Production changes over the past decade have resulted in increasing levels of watermelon Fusarium wilt in Delaware and Maryland. Fusarium wilt is easily recognized by the characteristics of wilting of one vine or the whole plant (Figure 1 A and B) and the red to brown discoloration of the vascular systems (Figure 2).

Figure 1. Single vine runner wilted mid-season (A) and wilted plants at harvest (B).

Figure 2. Vascular discoloration within the cut watermelon stem (Image from A. P. Keinath, Clemson Univ.).
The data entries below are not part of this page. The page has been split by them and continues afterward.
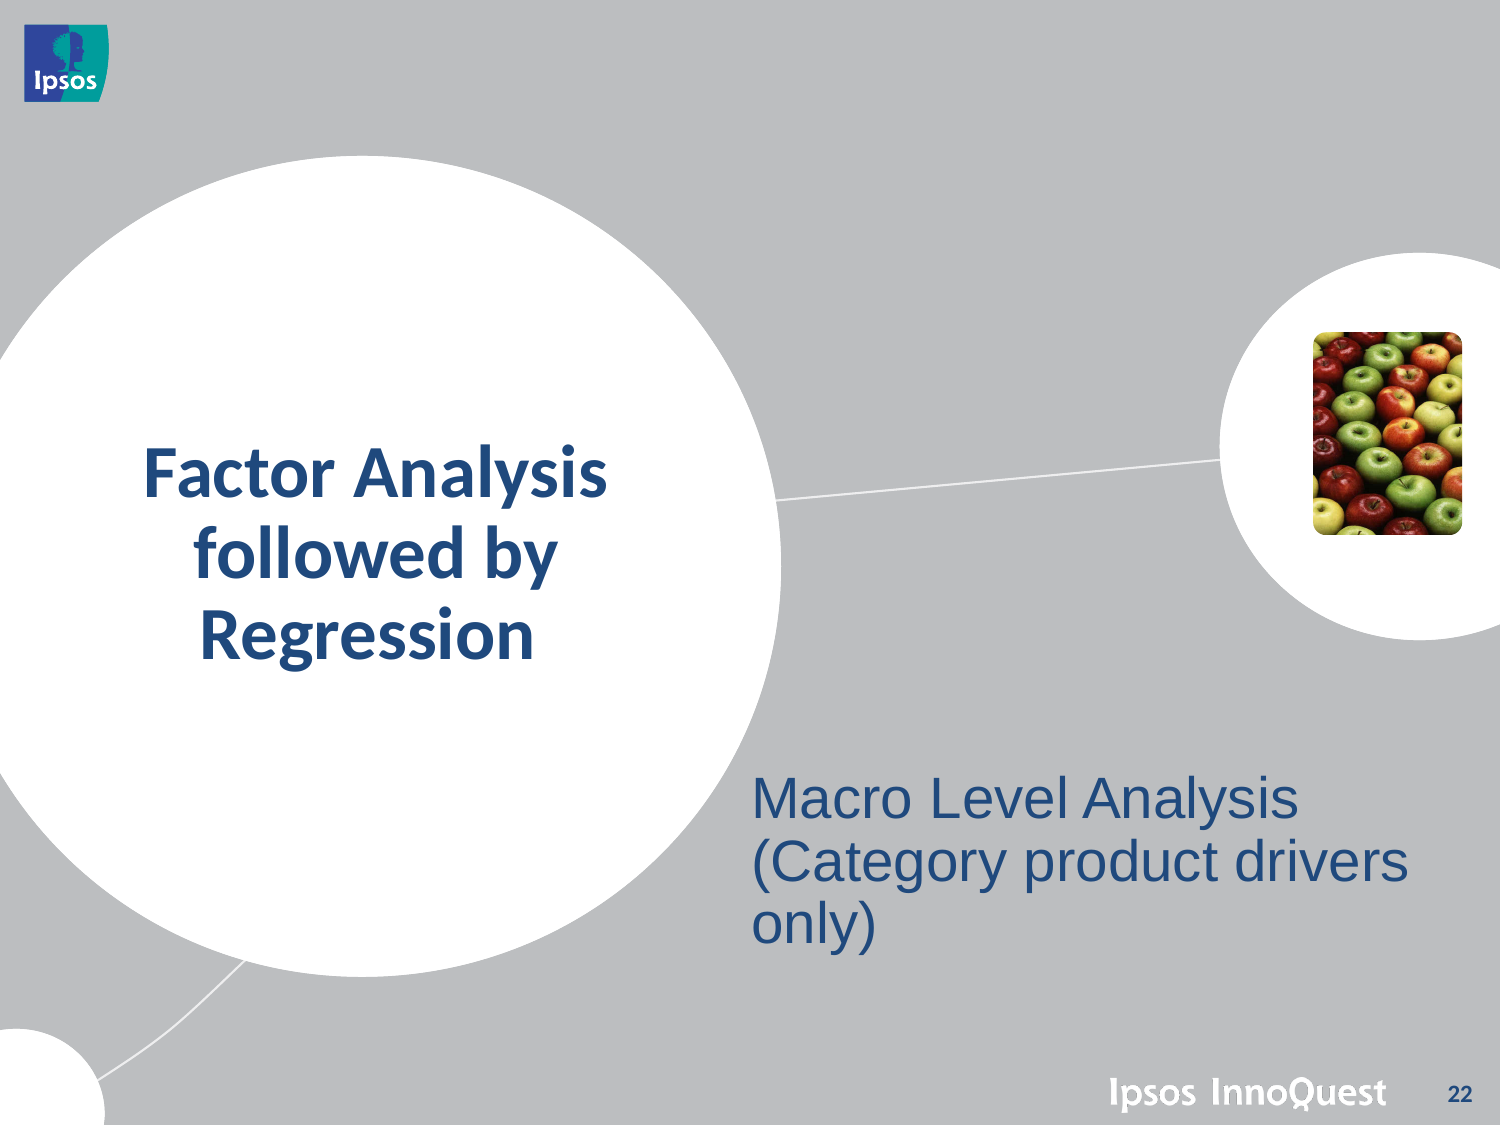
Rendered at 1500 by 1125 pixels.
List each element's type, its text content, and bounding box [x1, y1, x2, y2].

slide_number 22 [1425, 1077, 1474, 1108]
subtitle Macro Level Analysis (Category product drivers only) [751, 767, 1479, 1125]
picture [1312, 331, 1463, 536]
title Factor Analysis followed by Regression [40, 431, 712, 677]
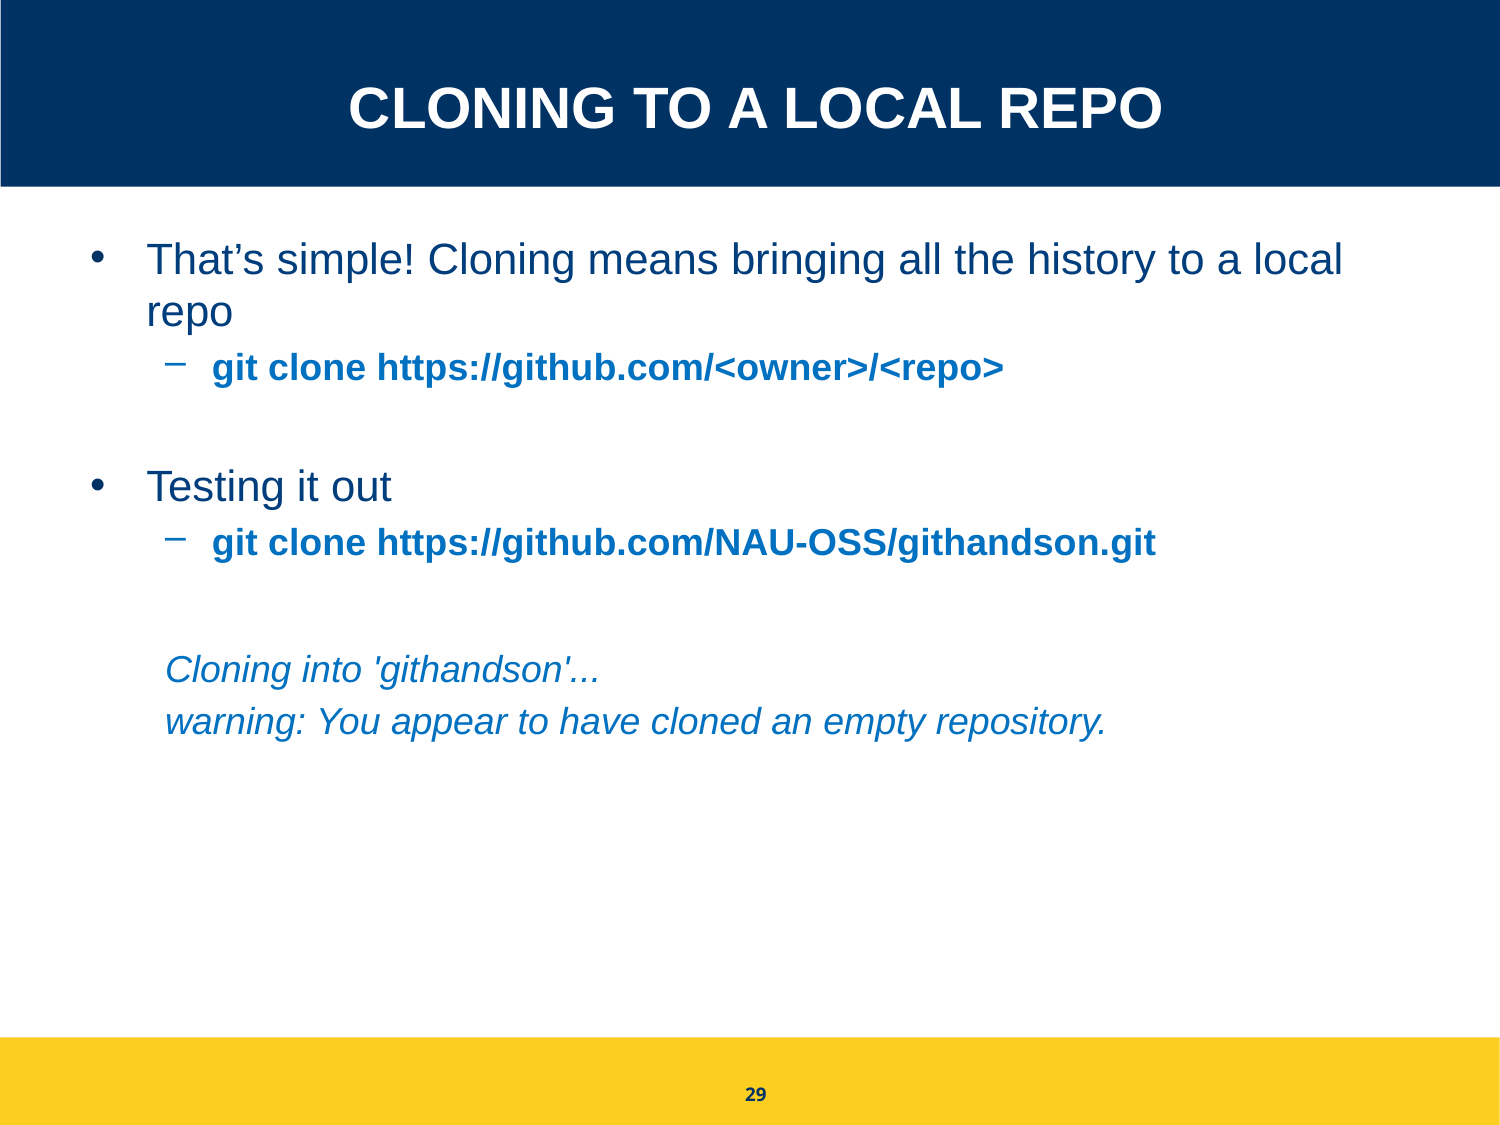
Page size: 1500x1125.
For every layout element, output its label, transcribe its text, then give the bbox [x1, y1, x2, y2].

title Cloning To a Local Repo [74, 23, 1438, 187]
list That’s simple! Cloning means bringing all the history to a local repo git clone https://github.com/<owner>/<repo> Testing it out git clone https://github.com/NAU-OSS/githandson.git Cloning into 'githandson'... warning: You appear to have cloned an empty repository. [74, 222, 1438, 1044]
slide_number 29 [599, 1074, 913, 1125]
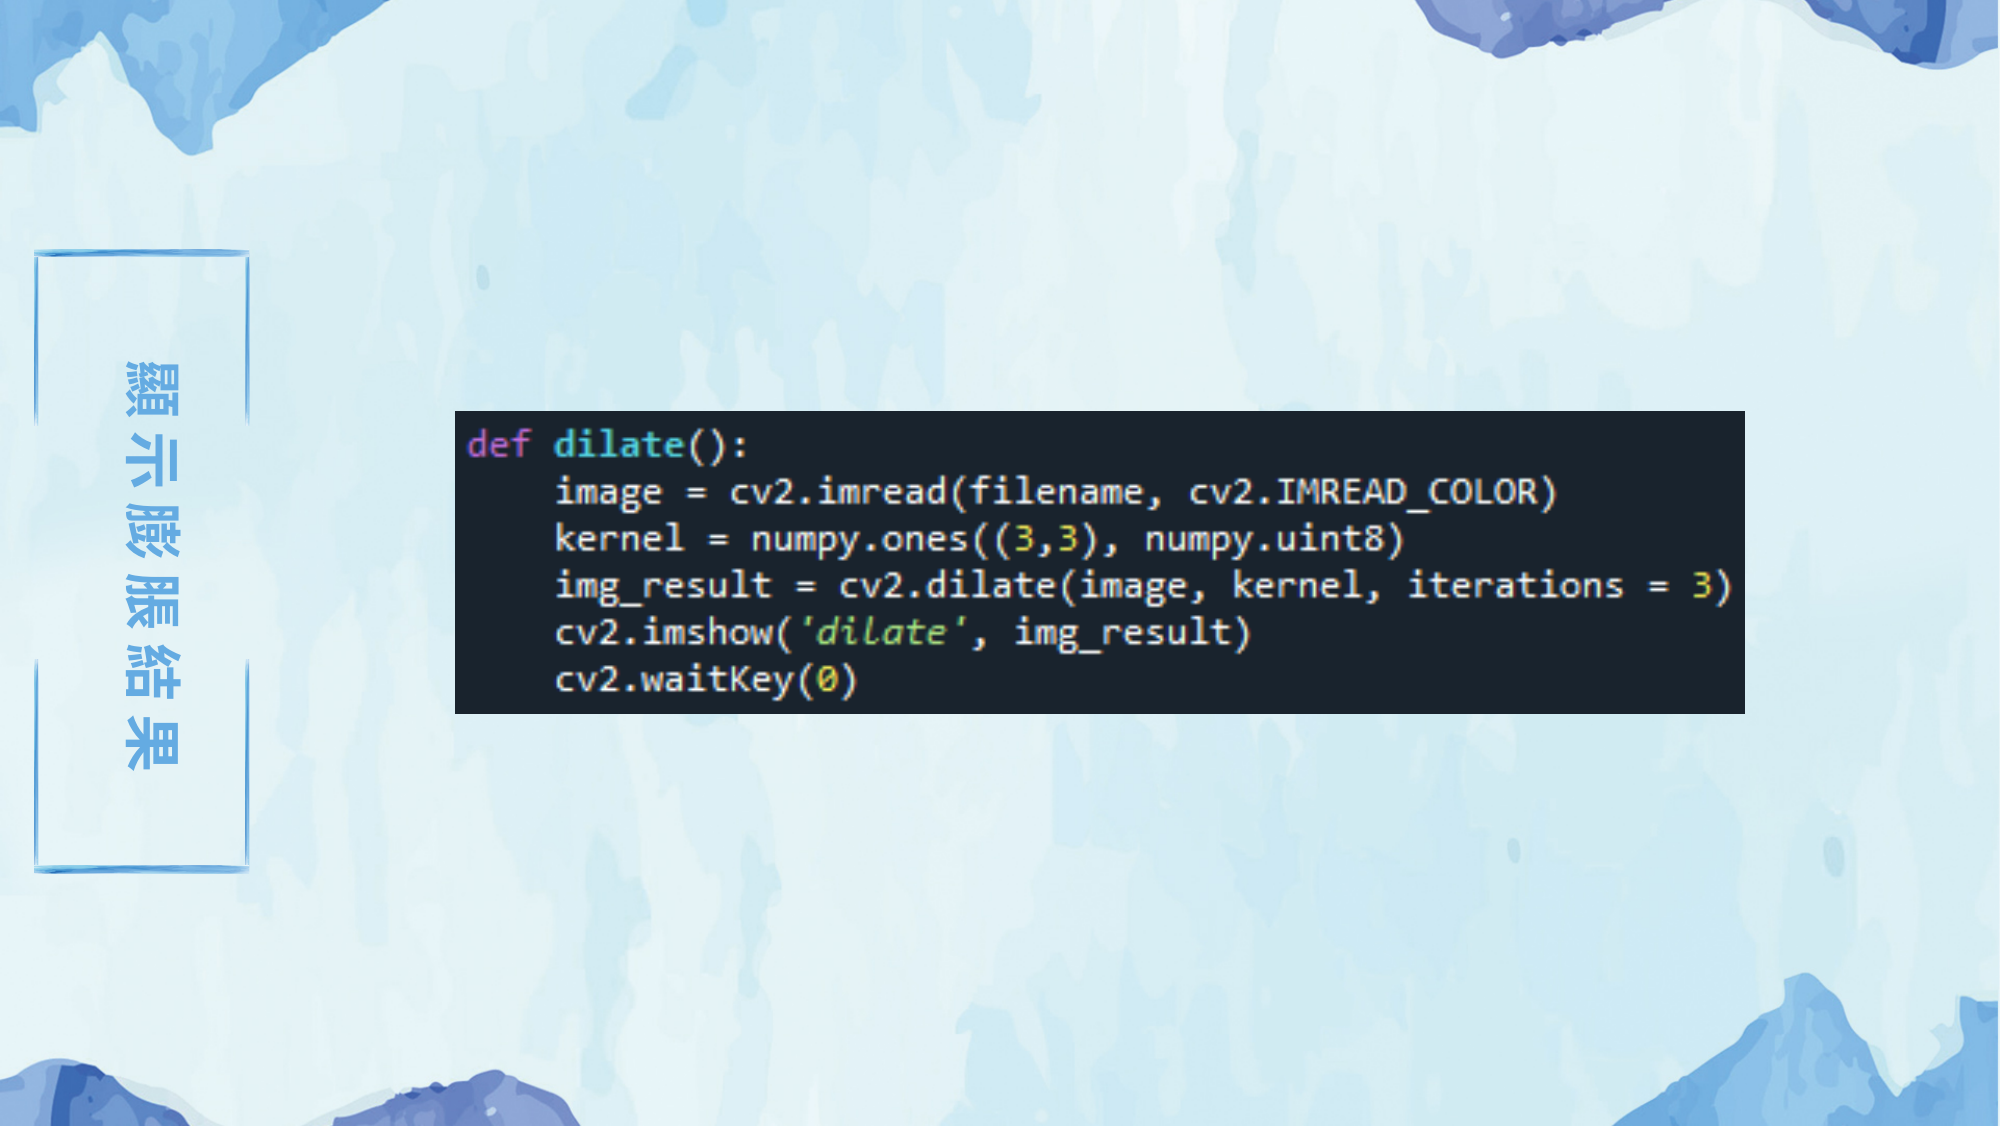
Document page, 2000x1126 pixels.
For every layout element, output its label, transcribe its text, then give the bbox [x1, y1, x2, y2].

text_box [33, 659, 250, 874]
text_box 顯示膨脹結果 [95, 434, 197, 658]
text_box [33, 249, 250, 427]
picture [0, 0, 2000, 1126]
The fungus that causes Fusarium wilt, Fusarium oxysporum f.sp. niveum, was successfully managed for many years through a combination of cultivar resistance in seeded cultivars, rotation, and fumigation. However, the cultivation of seedless cultivars, which have lacked resistance in the past, and the loss of the use of methyl bromide as a fumigant have resulted in an increase in Fusarium wilt. In addition, the pathogen population has shifted to a more virulent type. The good news is that many watermelon breeding programs are working to develop seedless cultivars with resistance to the virulent races present here in Delaware and Maryland. A study conducted at the University of Delaware’s Research and Education Center in 2009 evaluated several seedless cultivars which had been reported to have resistance to race 1. Some cultivars performed well (Table 1) including Abbott & Cobb lines ACR6277TSS, ACX4674T, Seedway’s Sweet Delight and Seminis’ Olympia. We have confirmed that race 2 is present in the field which may have caused the poor results we observed on other lines that also had some resistance. Through a grant from the Delaware Department of Agriculture Specialty Crops Block Grant, we will continue our evaluations in 2010. Stay tuned for an announcement of a field day opportunity to see our results.

Table 1.Watermelon Cultivars Evaluated for Resistance to Fusarium Wilt in 2009

Cultivar Source Wilt Incidence (%)* Yield
7 July 21 July Fruit no. per plot t/ha
Ruby Siegers 36 b** 52 a 3.5 e 3.0 a
Indianna Seedway 68 a 46 a 6.5 de 2.9 a
Melody Seedway 29 bc 27 b 15.0 bcd 8.5 a
Majestic Seminis 13 bc 16 bc 16.8 bc 14.5 a
Sugar Heart Siegers 11 bc 14 bc 16.8 bc 25.0 a
ACX5727 FR Abbott & Cobb 18 bc 13 bc 14.8 bcd 13.3 a
ACR6177TSS FR Abbott & Cobb 5 c 9 bc 20.3 abc 21.7 a
Olympia Seminis 7 c 9 bc 12.5 cde 12.2 a
ACX5117T FR Abbott & Cobb 16 bc 7 c 23.3 ab 31.1 a
Sweet Delight Seedway 7 c 7 c 15.0 bcd 18.7 a
Matrix Seedway 29 bc 5 c 16.5 bc 26.1 a
ACX4674T FR Abbott & Cobb 7 c 5 c 26.8 a 28.9 a
Apollo Seminis 16 bc 5 c 16.8 bc 17.9 a
ACR6277TSS FR Abbott & Cobb 7 c 4 c 22.3 ab 34.0 a
P>F 0.0012 0.0001 0.0012 0.0515

*  Percent of plants that were wilted or dead.

**Mean values in each column and year followed by the same letter are not significantly different at P = 0.05 based on Fisher’s protected least significant different test.